- Occupations: Essayist, writer, poet
- Known for: Editor of Anustup literary magazine

= Anil Acharya =

Bengali editor

Anil Acharya (Bengali: Ônil Ācāryô) is an Indian Bengali scholar, essayist, short story writer and poet. In 1966, he founded the Bengali literary quarterly and little magazine Anustup.

==Education==
Acharya graduated with an honors degree in English literature from the Scottish Church College. Thereafter he earned his master's degree in English literature from the University of Calcutta.

==Career==
Acharya taught English at Serampore College, later becoming the departmental head and establishing the college's Communicative English programme. His work has included the Collection, Collation, Digitalization of Texts and other Lingual Matter in the Corpora for the Bengali Language for The Secretary General Literature Arts National Culture & Educational Research Society, Kolkata.

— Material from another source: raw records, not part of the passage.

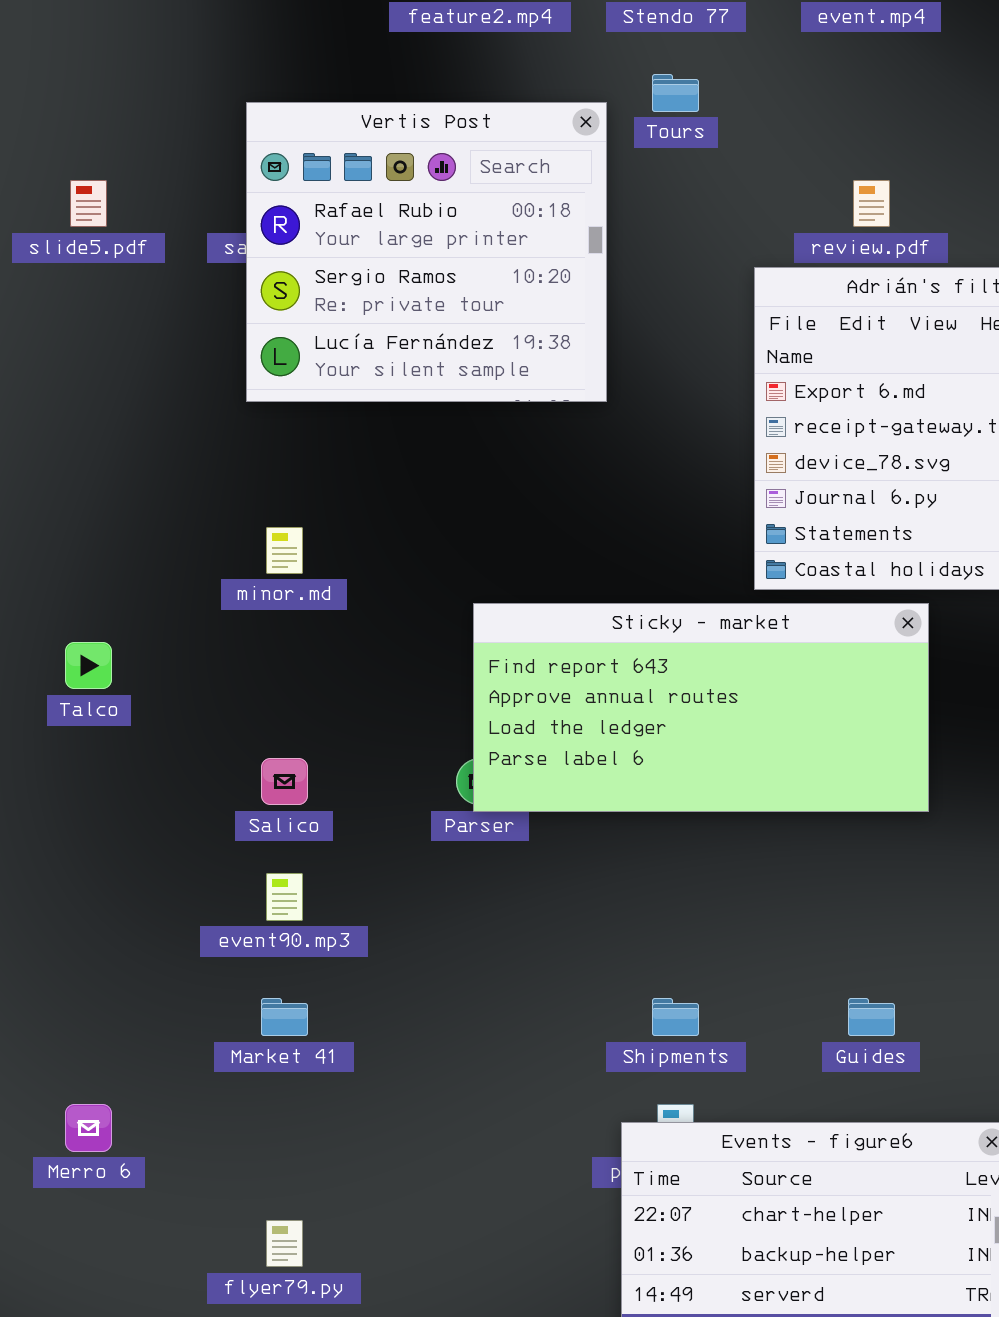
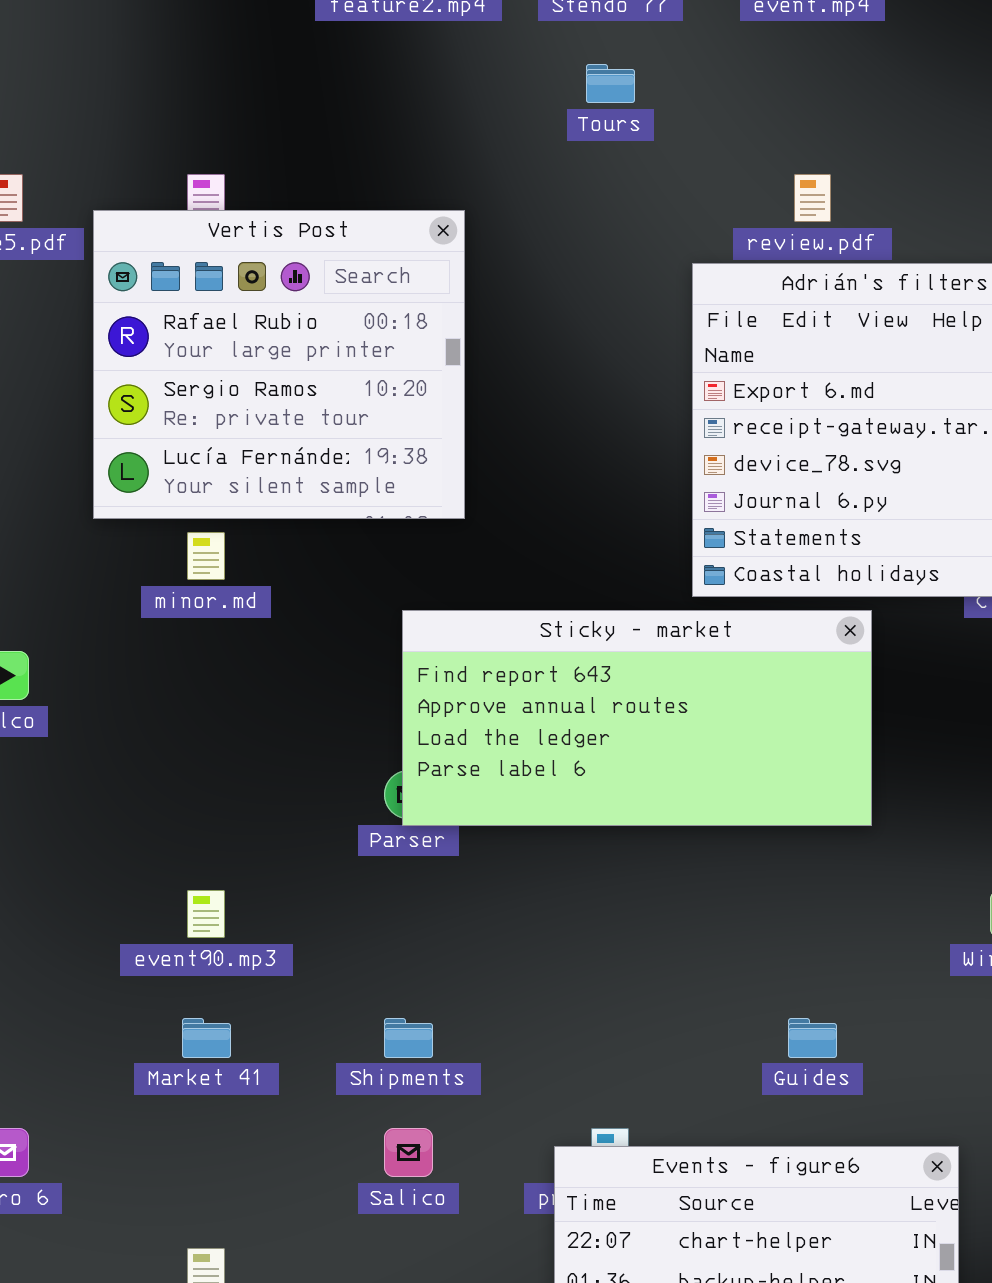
Vertis Post: [246,102,607,402] -> [93,210,465,519], moved
Salico: [261,758,308,805] -> [384,1128,433,1177], moved
Shipments: [652,998,699,1036] -> [384,1018,433,1058], moved

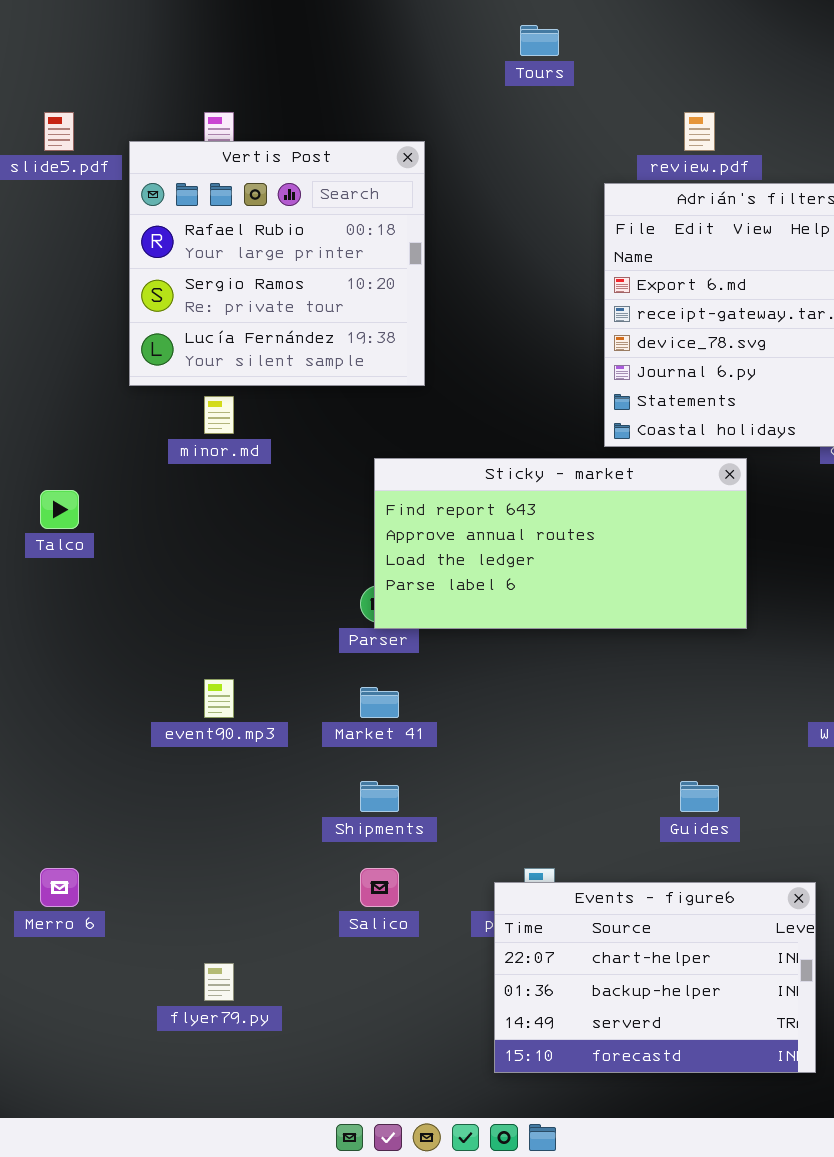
Market 41: [182,1018,231,1058] -> [360,687,399,718], moved

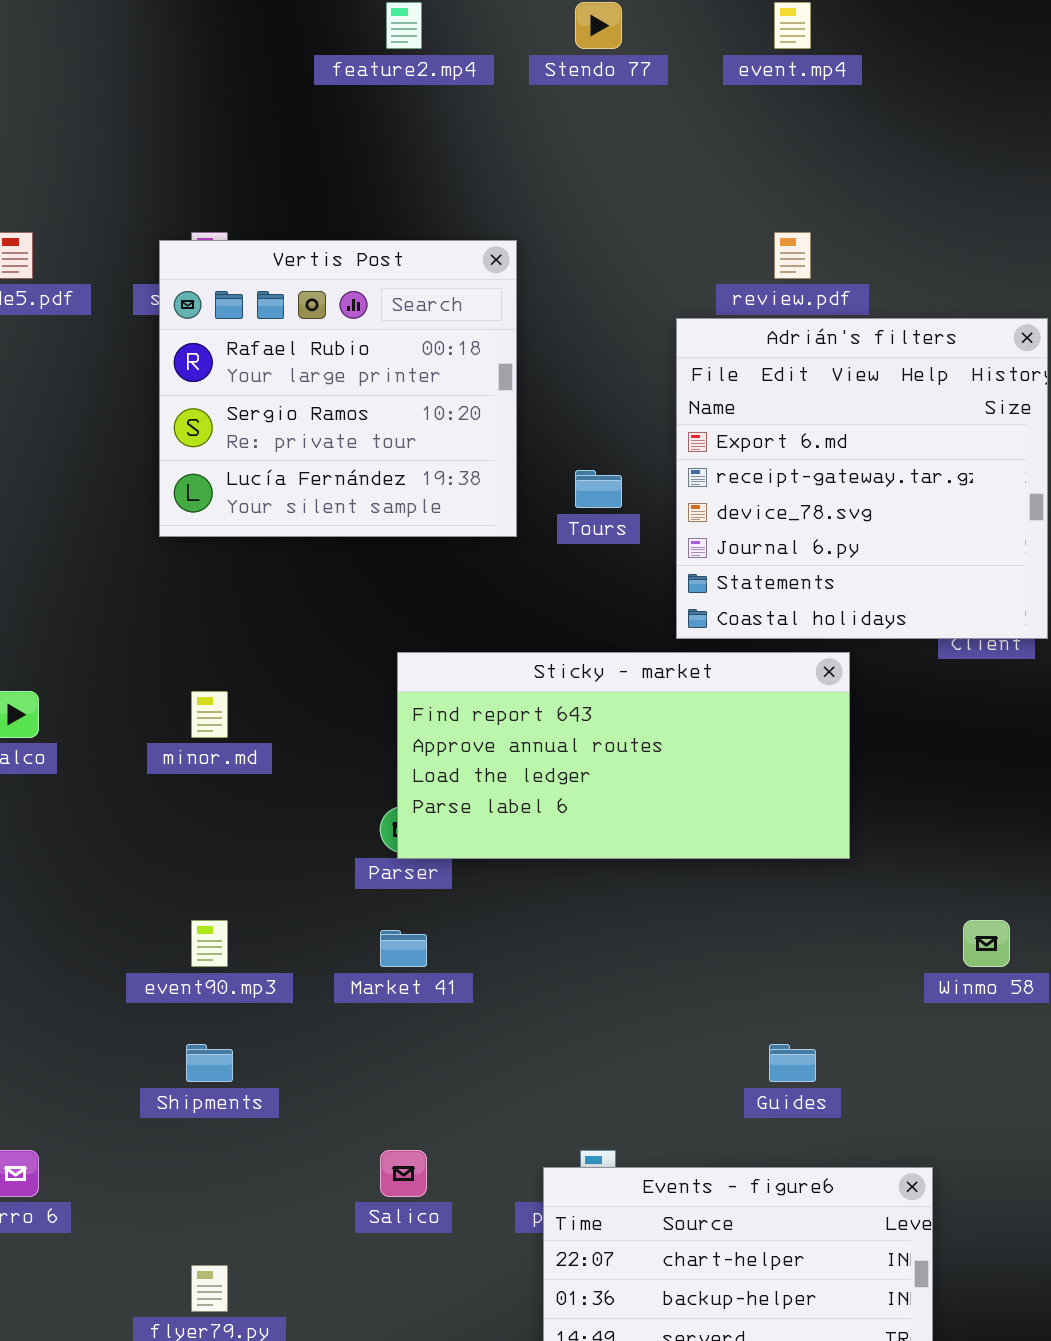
Tours: [520,25,559,56] -> [575,470,622,508], moved
Vertis Post: [129,141,425,386] -> [159,240,517,537], moved
minor.md: [204,396,234,434] -> [191,691,228,738], moved
Shipments: [360,781,399,812] -> [186,1044,233,1082], moved

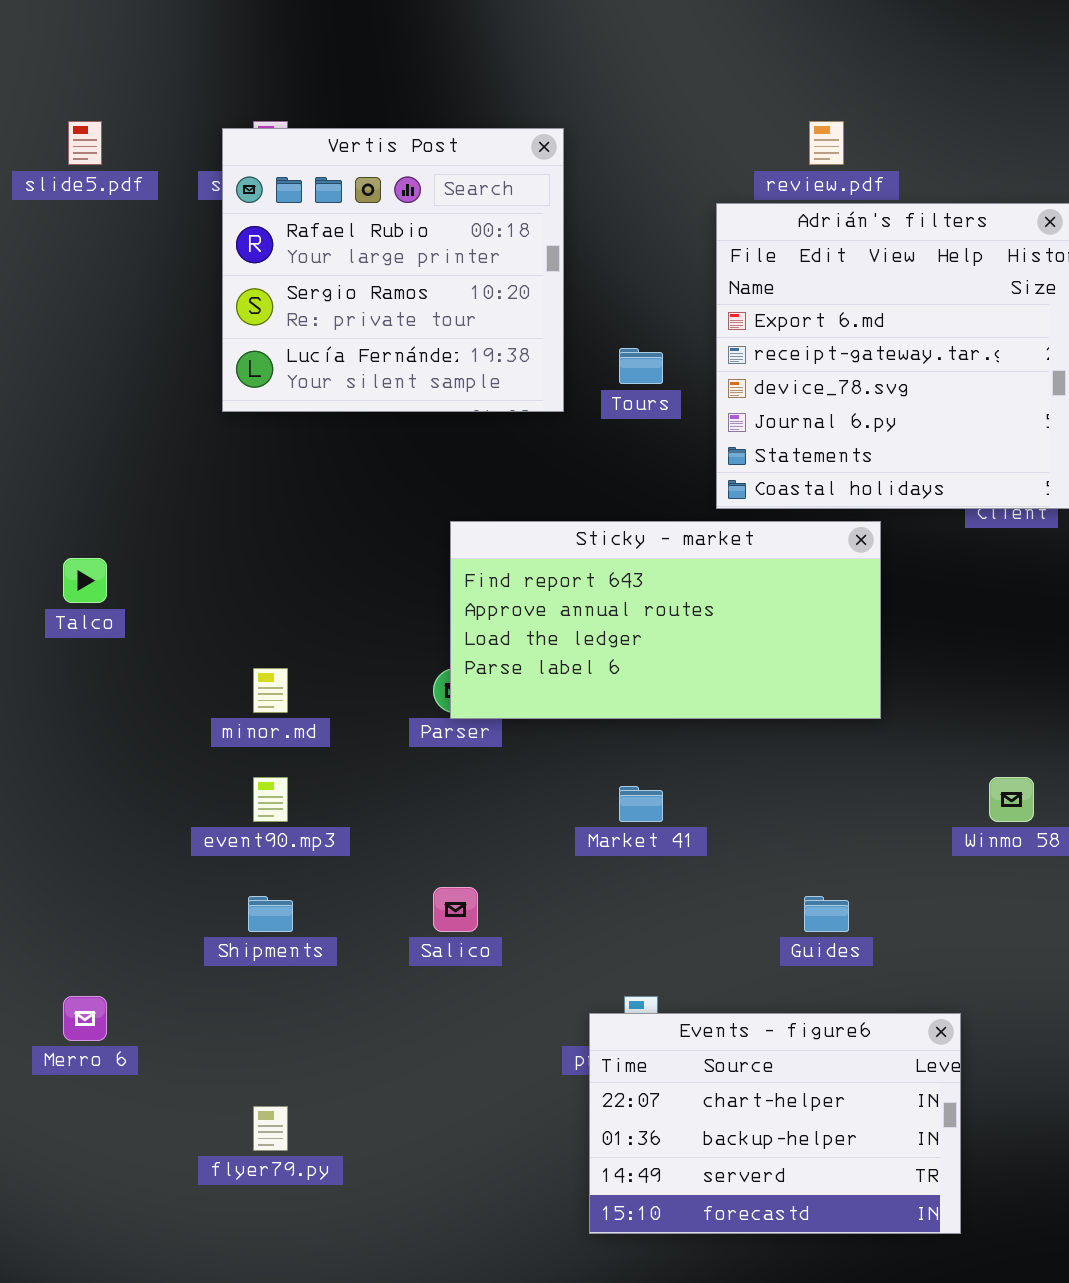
minor.md: [191,691,228,738] -> [253,668,288,713], moved
Market 41: [380,930,427,967] -> [619,786,663,822], moved
Salico: [380,1150,427,1197] -> [433,887,478,932], moved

He is a member of the Publisher and Bookseller's Guild, the organisers of the Kolkata Book Fair, which is Asia's largest book fair and the most attended book fair in the world. He was elected Secretary of the Guild for three successive terms, between 1996 and 1998, and during his tenure, the noted French Philosopher Jacques Derrida inaugurated the Kolkata Book Fair in 1997.

Since 1986, he was written and edited the quarterly journal, Anustup, and has also founded an English language literary periodical for translated short stories from Bengali, called Harvest. In 1970, he assisted the Australian director Paul Cox as the assistant director in making the documentary on Calcutta. He was also the associate producer of Paul Cox's film "Force of Destiny" released in 2014. He is currently associated with St. Thomas' College of Engineering and Technology, Kolkata.

Between February 2013 and February 2015, he wrote a regular Sunday column in the Bengali newspaper 'Ei Somoy', called "Nipaatone Siddho". It documented the myriad experiences that played out across four decades in the Bengali cultural and political landscape, and shaped Anustup and what it stands for. He is also the author of the Bengali book titled "Parasmaipadi" which is a collection of his selected articles.

==Recognition==
In 2012, he was appointed as a Tagore National Scholar by the Ministry of Culture of the Government of India.